--- SUPPLIED PASSAGE ---
*** Block opens ***

Reputation: 48011
I'm just starting to learn Rails migrations. I have a table called tags
with a column name
[string] (and with the auto-generated id
column). I want to migrate it so that the table uses the name
column as the id
and primary key. How do I do this making sure all existing records work with the new schema?
Upvotes: 1
Views: 2034
Reputation:
The approach is straightforward, but the execution seems risky. getting the migration up working is fairly straight forward, but the down? not sure.
If you find that the column is not unique you'll have to come up with some kind of plan to change that...like name+id in the name field for duplicates or something similar. All of this can be done from a migration, of course.
I suggest leaving the id column there but only use it to resolve issues you find along the way
By way of example, assume this is your model around the tags table:
class Tag < ActiveRecord::Base
end
Assume you have at least this other model, Thing, that has a simple association with the Tag model:
class Thing < ActiveRecord::Base
has_one :tag
end
There is a tag_id column on the things table. I'd add a column called tag_name, change the association to have a foreign key pointing to this new column...
class Thing < ActiveRecord::Base
has_one :tag, :foreign_key => "tag_name"
end
This tells Rails that the association between these things is through the new column. By convention it would look for "tag_id".
Given this change you can go into the migration and:
add_column :things, :tag_name, :string
Thing.all.each do |thing|
if thing.tag
thing.tag_name = thing.tag.name
end
end
remove_column :things, :tag_id
This is a quick and dirty example and I might have missed something. the key thing is to add the new column, move the association, remove the old column.
There are other scenarios like the case where the model is involved in a many to many association or some polymorphic association, but the general approach would be similar in those cases.

*** Block closes ***

--- SUPPLIED DATA ---
*** Block opens ***

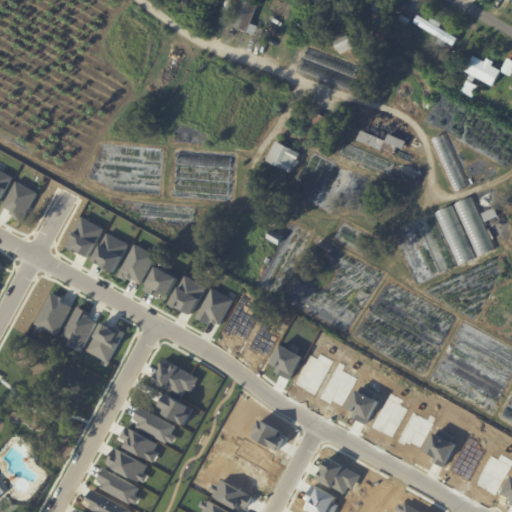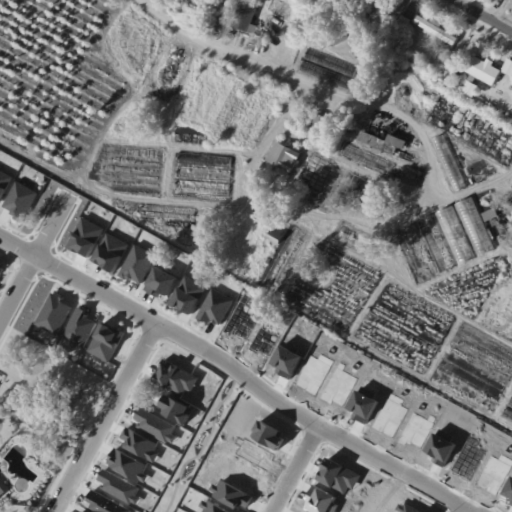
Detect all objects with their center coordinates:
building: (509, 0)
building: (369, 3)
building: (193, 4)
building: (245, 15)
road: (484, 15)
building: (246, 16)
building: (343, 18)
building: (404, 22)
building: (434, 28)
building: (438, 30)
building: (343, 44)
building: (345, 44)
building: (450, 46)
building: (507, 66)
road: (274, 68)
building: (431, 68)
building: (482, 70)
building: (484, 71)
building: (317, 121)
building: (325, 121)
building: (371, 140)
building: (382, 141)
building: (398, 141)
building: (283, 156)
building: (285, 157)
building: (367, 159)
building: (450, 163)
building: (3, 180)
building: (4, 181)
road: (440, 195)
building: (20, 200)
building: (20, 200)
building: (490, 214)
building: (492, 215)
building: (473, 225)
building: (454, 234)
building: (85, 237)
building: (85, 237)
building: (276, 237)
building: (436, 243)
road: (17, 247)
building: (111, 251)
building: (110, 252)
road: (31, 260)
building: (268, 260)
building: (137, 263)
building: (1, 264)
building: (138, 264)
building: (0, 265)
building: (160, 282)
building: (161, 282)
building: (188, 294)
building: (188, 294)
building: (214, 307)
building: (215, 307)
building: (53, 313)
building: (53, 314)
building: (241, 320)
building: (78, 327)
building: (79, 327)
building: (263, 340)
building: (105, 341)
building: (105, 341)
building: (288, 360)
building: (315, 372)
building: (176, 377)
road: (252, 384)
building: (340, 386)
building: (364, 404)
building: (177, 409)
building: (391, 415)
road: (110, 419)
building: (156, 425)
building: (417, 429)
building: (269, 434)
building: (141, 444)
building: (442, 447)
building: (255, 453)
building: (469, 458)
building: (128, 464)
road: (300, 471)
building: (495, 472)
building: (240, 473)
building: (339, 476)
building: (119, 486)
building: (509, 490)
building: (2, 491)
building: (232, 494)
building: (322, 500)
building: (104, 503)
building: (213, 507)
building: (407, 508)
building: (82, 511)
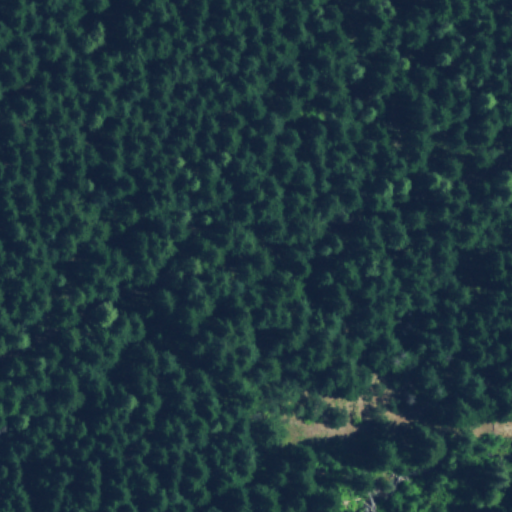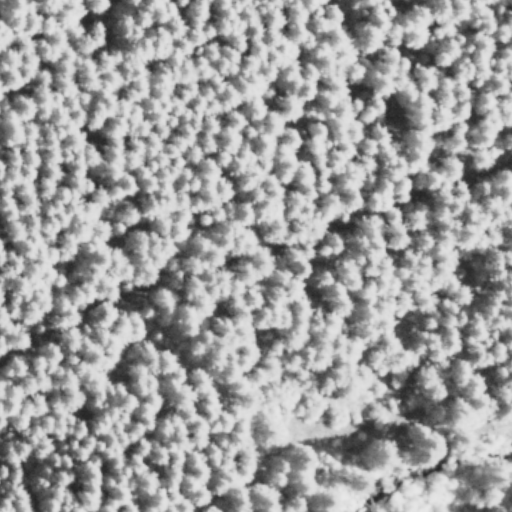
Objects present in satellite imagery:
road: (254, 294)
road: (477, 504)
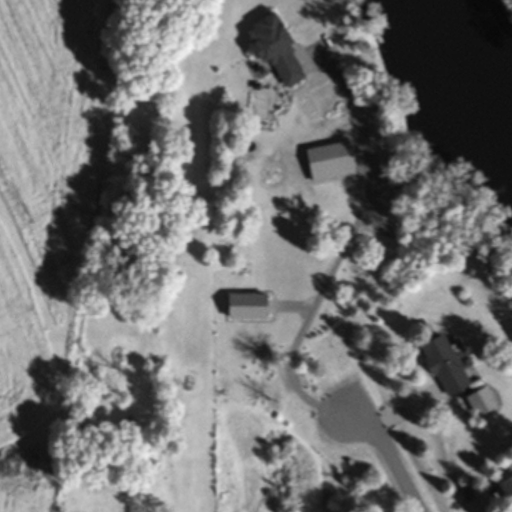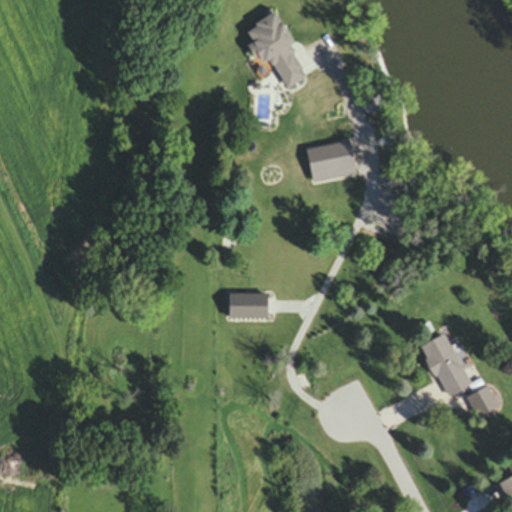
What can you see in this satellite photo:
building: (273, 53)
river: (470, 62)
building: (331, 165)
road: (342, 259)
building: (444, 369)
building: (480, 405)
road: (390, 466)
building: (506, 494)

*** Block closes ***

--- EXERCISE DETAILS ---
For the Rails migration text, state whether each statement agrees with it, answering yes or no and quoting the words that decide it: (a) the answer recommends deleting the id column from the tags table; (b) the Thing model's association is changed to use "tag_name" as its foreign key; (c) the writer is sure how to handle the down migration. The data come from a different source than the Rails migration text.

--- SOLUTION FOR THIS PROBLEM ---
(a) No: "I suggest leaving the id column there but only use it to resolve issues you find along the way"
(b) Yes: "has_one :tag, :foreign_key => "tag_name""
(c) No: "but the down? not sure."